4- Nuclear options: The Iranian escalation was not confined to regional issues but also extended to the nuclear deal. Iran has stepped up its threats of withdrawing from the nuclear deal and re-enriching uranium up to 20%. It is an attempt by Tehran to exert greater pressure on the European countries, not only to push the latter to take concrete steps to activate the mechanisms for the continuation of business dealings between the two parties, but also to dissuade them from participating in the upcoming Warsaw Summit.

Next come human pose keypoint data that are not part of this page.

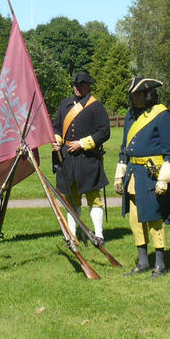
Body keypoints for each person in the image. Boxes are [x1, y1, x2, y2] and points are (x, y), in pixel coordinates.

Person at [113, 77, 170, 278]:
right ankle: (143, 261)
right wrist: (120, 174)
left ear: (148, 94)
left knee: (154, 219)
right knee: (135, 220)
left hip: (152, 175)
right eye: (133, 95)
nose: (134, 98)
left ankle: (160, 264)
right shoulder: (131, 115)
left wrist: (164, 179)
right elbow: (125, 149)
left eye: (138, 94)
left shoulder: (162, 115)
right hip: (134, 174)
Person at [52, 70, 111, 244]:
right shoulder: (65, 104)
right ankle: (72, 235)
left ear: (88, 86)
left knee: (93, 198)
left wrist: (83, 143)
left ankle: (99, 234)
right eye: (75, 85)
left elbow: (104, 132)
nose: (77, 88)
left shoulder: (96, 106)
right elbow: (56, 127)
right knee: (71, 198)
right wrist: (57, 140)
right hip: (67, 159)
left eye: (81, 85)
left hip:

Iran calculates that the absence of European countries will, to some extent, diminish the importance of the summit and its possible fallout, that is why it is threatening to broaden its nuclear options and to exceed the limits set by the nuclear deal if the European countries accept the US invitation.

In conclusion, Iran will likely up the ante in the regional and nuclear issues in a bid to enhance its ability to deal with regional and international pressures, though the chances of achieving success are slim.